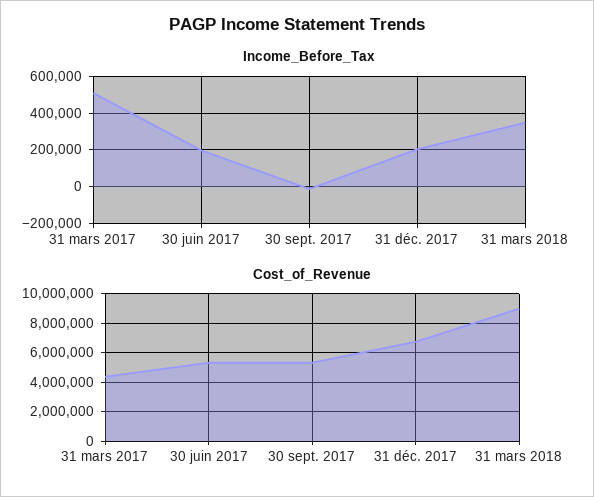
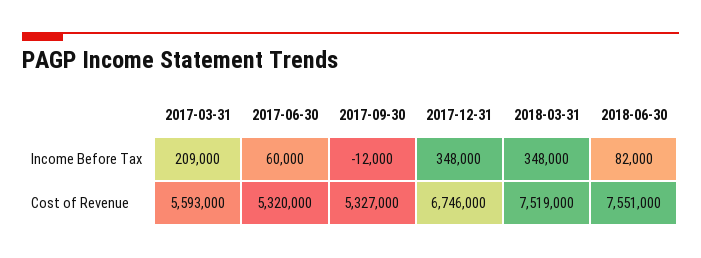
  {
    "Income_Before_Tax": {
-     "31 mars 2017": 500000,
+     "31 mars 2017": 209000,
-     "30 juin 2017": 200000,
+     "30 juin 2017": 60000,
      "30 sept. 2017": -12000,
-     "31 déc. 2017": 200000,
+     "31 déc. 2017": 348000,
-     "31 mars 2018": 348000
+     "31 mars 2018": 348000,
+     "2018-06-30": 82000
    },
    "Cost_of_Revenue": {
-     "31 mars 2017": 4500000,
+     "31 mars 2017": 5593000,
      "30 juin 2017": 5320000,
      "30 sept. 2017": 5327000,
      "31 déc. 2017": 6746000,
-     "31 mars 2018": 9000000
+     "31 mars 2018": 7519000,
+     "2018-06-30": 7551000
    }
  }

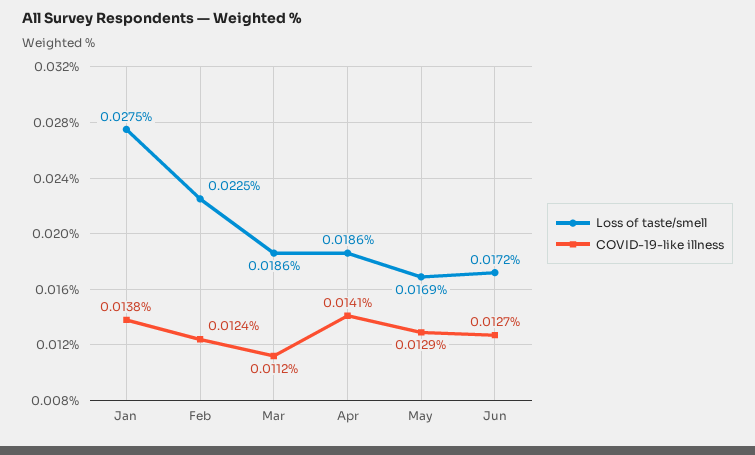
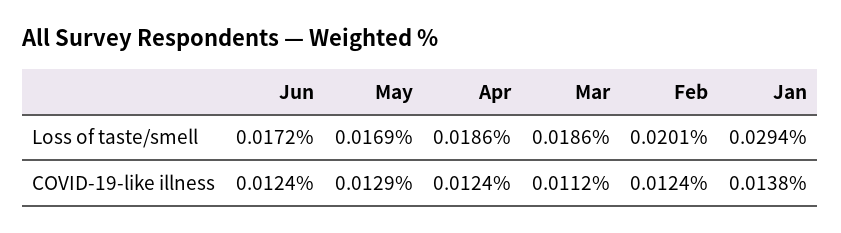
  {
    "Loss of taste/smell": {
-     "Jan": 0.0275,
+     "Jan": 0.0294,
-     "Feb": 0.0225,
+     "Feb": 0.0201,
      "Mar": 0.0186,
      "Apr": 0.0186,
      "May": 0.0169,
      "Jun": 0.0172
    },
    "COVID-19-like illness": {
      "Jan": 0.0138,
      "Feb": 0.0124,
      "Mar": 0.0112,
-     "Apr": 0.0141,
+     "Apr": 0.0124,
      "May": 0.0129,
-     "Jun": 0.0127
+     "Jun": 0.0124
    }
  }

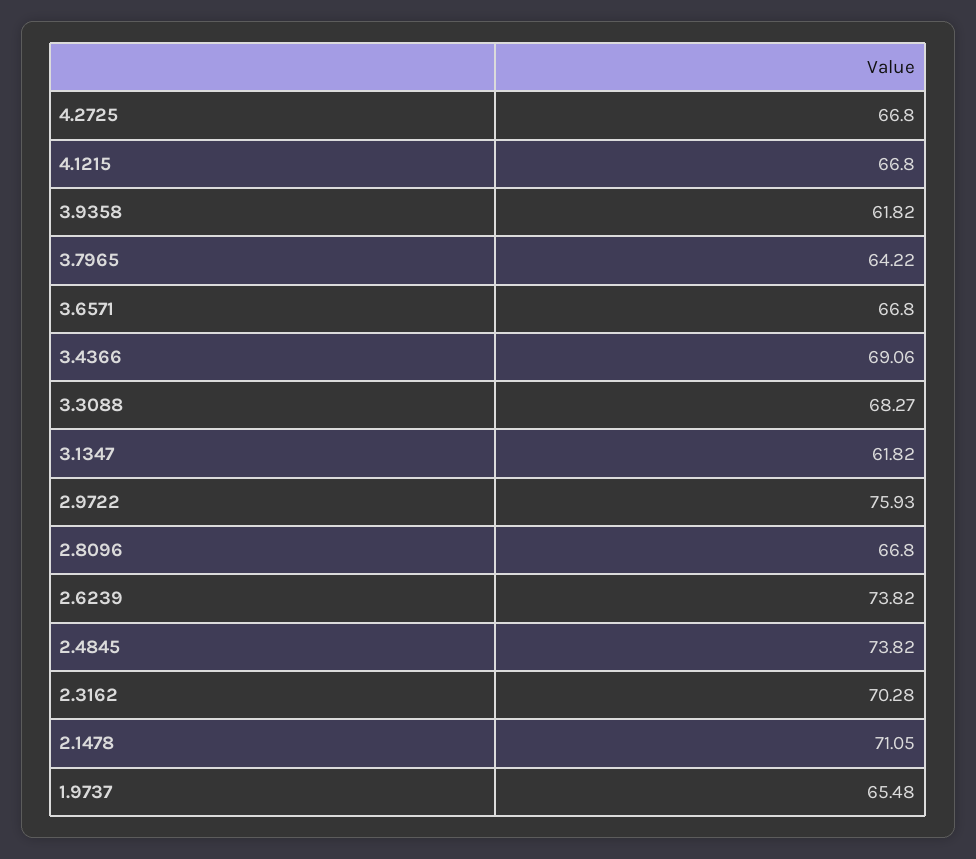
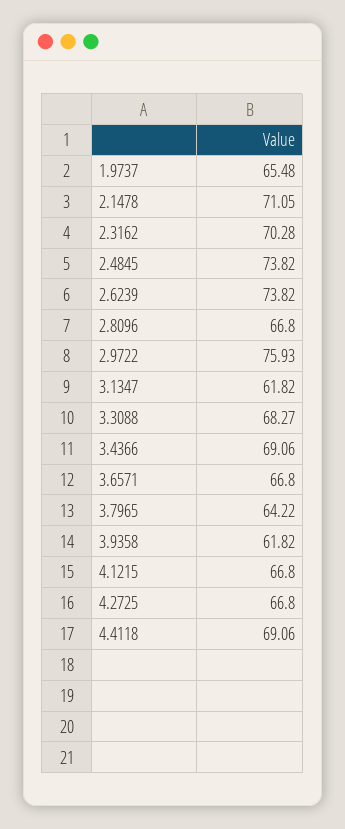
  {
    "4.2725": 66.8,
    "4.1215": 66.8,
    "3.9358": 61.82,
    "3.7965": 64.22,
    "3.6571": 66.8,
    "3.4366": 69.06,
    "3.3088": 68.27,
    "3.1347": 61.82,
    "2.9722": 75.93,
    "2.8096": 66.8,
    "2.6239": 73.82,
    "2.4845": 73.82,
    "2.3162": 70.28,
    "2.1478": 71.05,
-   "1.9737": 65.48
+   "1.9737": 65.48,
+   "4.4118": 69.06
  }

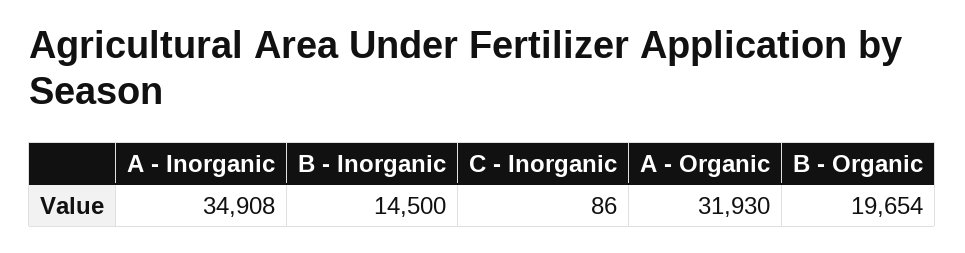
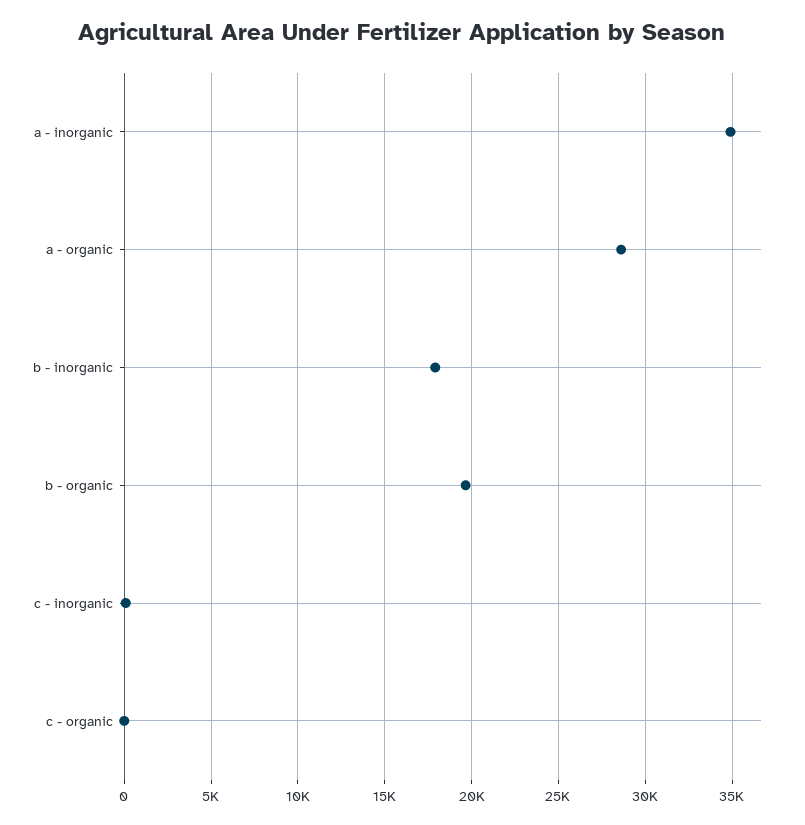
  {
    "A - Inorganic": 34908,
-   "B - Inorganic": 14500,
+   "B - Inorganic": 18000,
    "C - Inorganic": 86,
-   "A - Organic": 31930,
+   "A - Organic": 28500,
-   "B - Organic": 19654
+   "B - Organic": 19654,
+   "c - organic": 0
  }

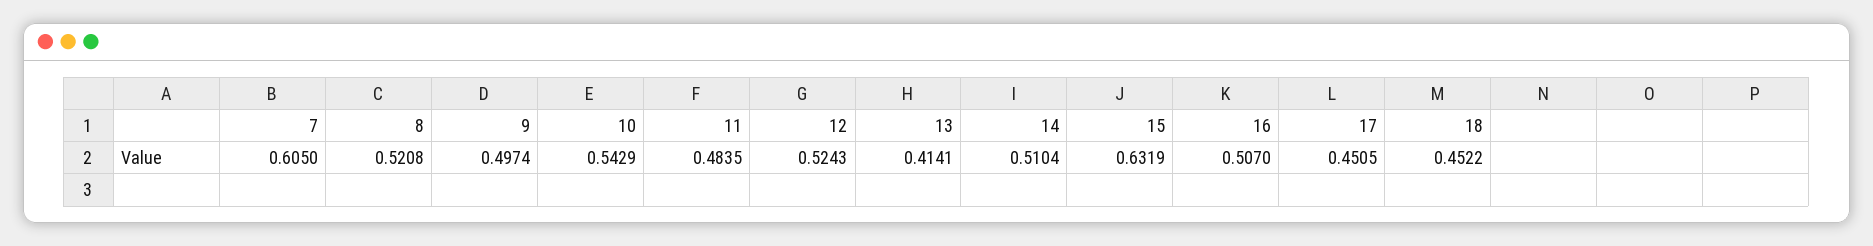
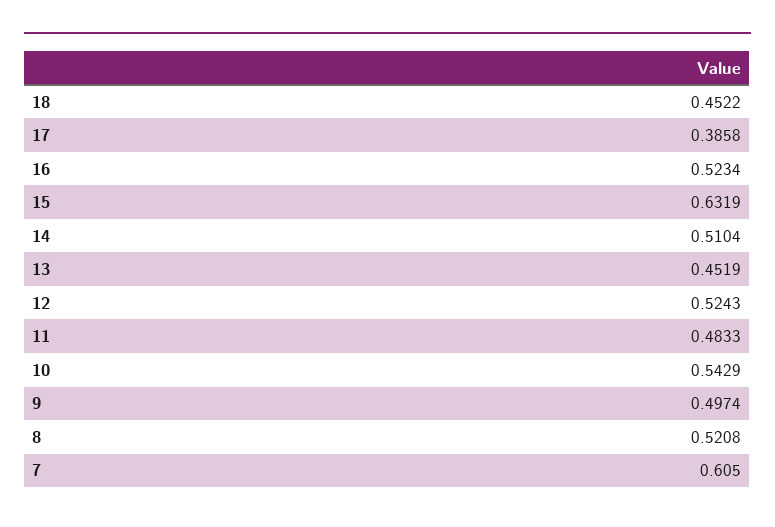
  {
    "7": 0.605,
    "8": 0.5208,
    "9": 0.4974,
    "10": 0.5429,
-   "11": 0.4835,
+   "11": 0.4833,
    "12": 0.5243,
-   "13": 0.4141,
+   "13": 0.4519,
    "14": 0.5104,
    "15": 0.6319,
-   "16": 0.507,
+   "16": 0.5234,
-   "17": 0.4505,
+   "17": 0.3858,
    "18": 0.4522
  }

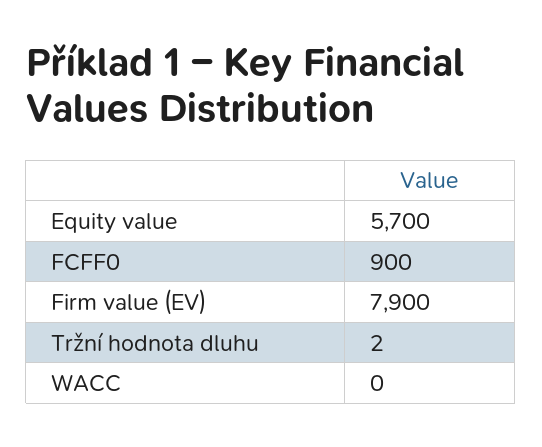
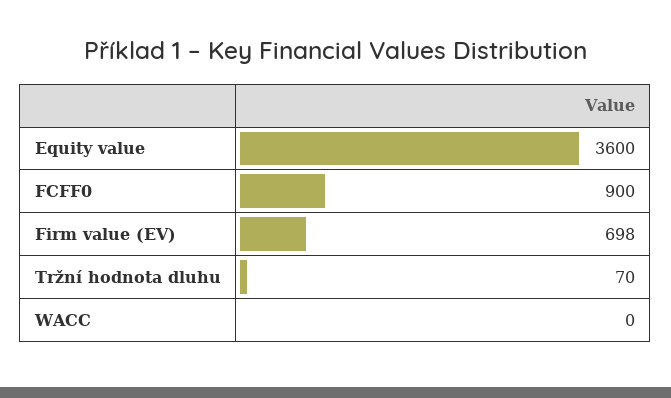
  {
-   "Equity value": 5700,
+   "Equity value": 3600,
    "FCFF0": 900,
-   "Firm value (EV)": 7900,
+   "Firm value (EV)": 698,
-   "Tržní hodnota dluhu": 2,
+   "Tržní hodnota dluhu": 70,
    "WACC": 0
  }

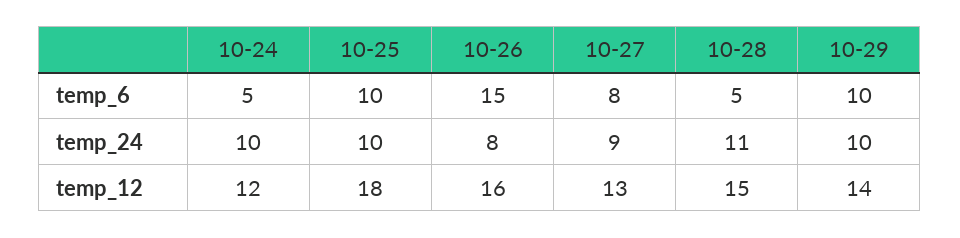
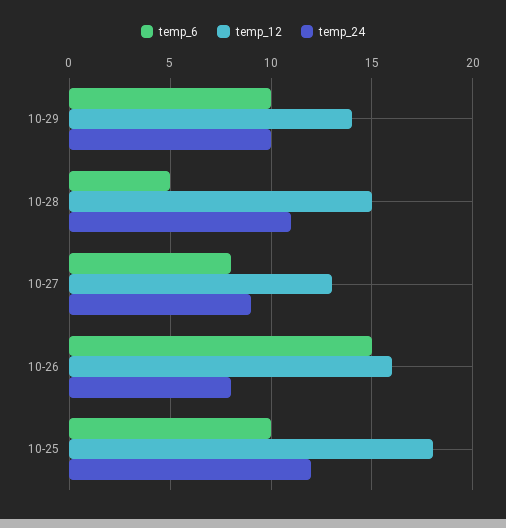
  {
    "temp_6": {
-     "10-24": 5,
      "10-25": 10,
      "10-26": 15,
      "10-27": 8,
      "10-28": 5,
      "10-29": 10
    },
    "temp_24": {
-     "10-24": 10,
-     "10-25": 10,
+     "10-25": 12,
      "10-26": 8,
      "10-27": 9,
      "10-28": 11,
      "10-29": 10
    },
    "temp_12": {
-     "10-24": 12,
      "10-25": 18,
      "10-26": 16,
      "10-27": 13,
      "10-28": 15,
      "10-29": 14
    }
  }

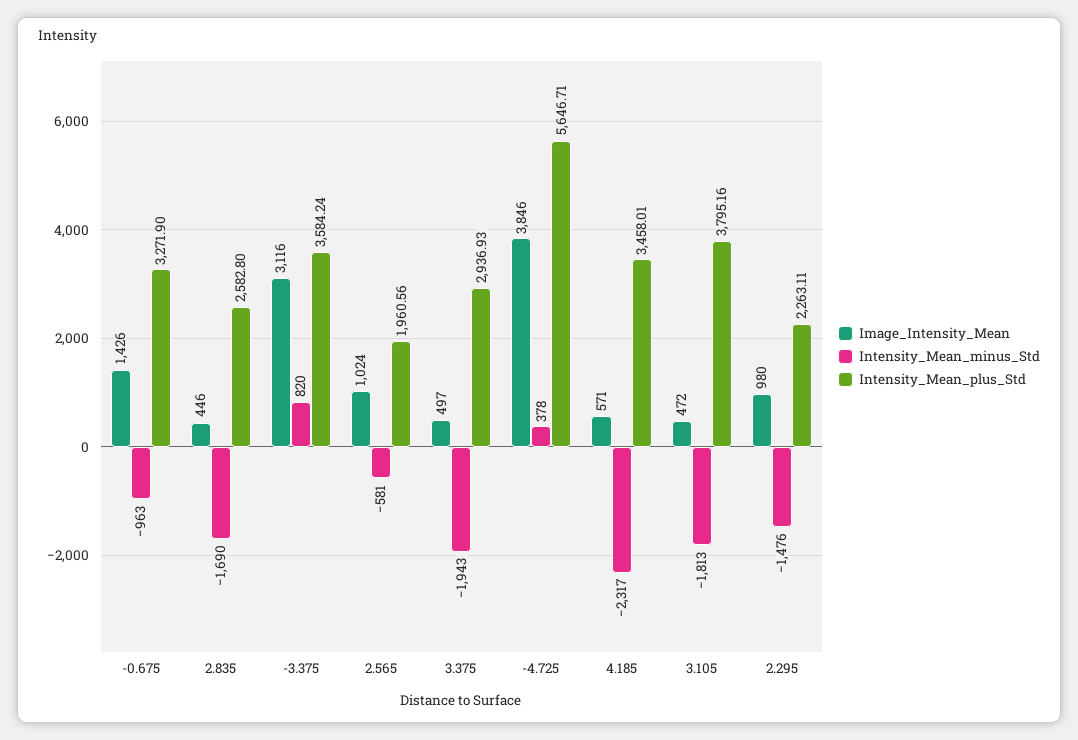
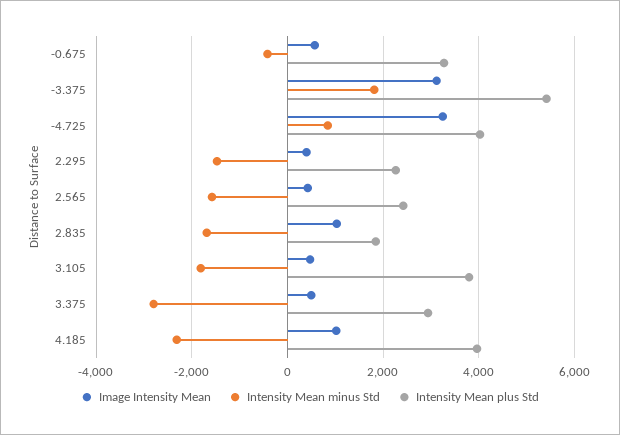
  {
    "Image_Intensity_Mean": {
-     "-0.675": 1426,
+     "-0.675": 600,
-     "2.835": 446,
+     "2.835": 1000,
      "-3.375": 3116,
-     "2.565": 1024,
+     "2.565": 400,
      "3.375": 497,
-     "-4.725": 3846,
+     "-4.725": 3200,
-     "4.185": 571,
+     "4.185": 1000,
      "3.105": 472,
-     "2.295": 980
+     "2.295": 400
    },
    "Intensity_Mean_minus_Std": {
-     "-0.675": -963,
+     "-0.675": -400,
      "2.835": -1690,
-     "-3.375": 820,
+     "-3.375": 1800,
-     "2.565": -581,
+     "2.565": -1600,
-     "3.375": -1943,
+     "3.375": -2800,
-     "-4.725": 378,
+     "-4.725": 800,
      "4.185": -2317,
      "3.105": -1813,
      "2.295": -1476
    },
    "Intensity_Mean_plus_Std": {
      "-0.675": 3271.9,
-     "2.835": 2582.8,
+     "2.835": 1800,
-     "-3.375": 3584.24,
+     "-3.375": 5400,
-     "2.565": 1960.56,
+     "2.565": 2400,
      "3.375": 2936.93,
-     "-4.725": 5646.71,
+     "-4.725": 4000,
-     "4.185": 3458.01,
+     "4.185": 4000,
      "3.105": 3795.16,
      "2.295": 2263.11
    }
  }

────────

### DIRECTIONS
A single number is the whole answer here: how many lines of the material include "Equity" as a word or string?

### REPLY
2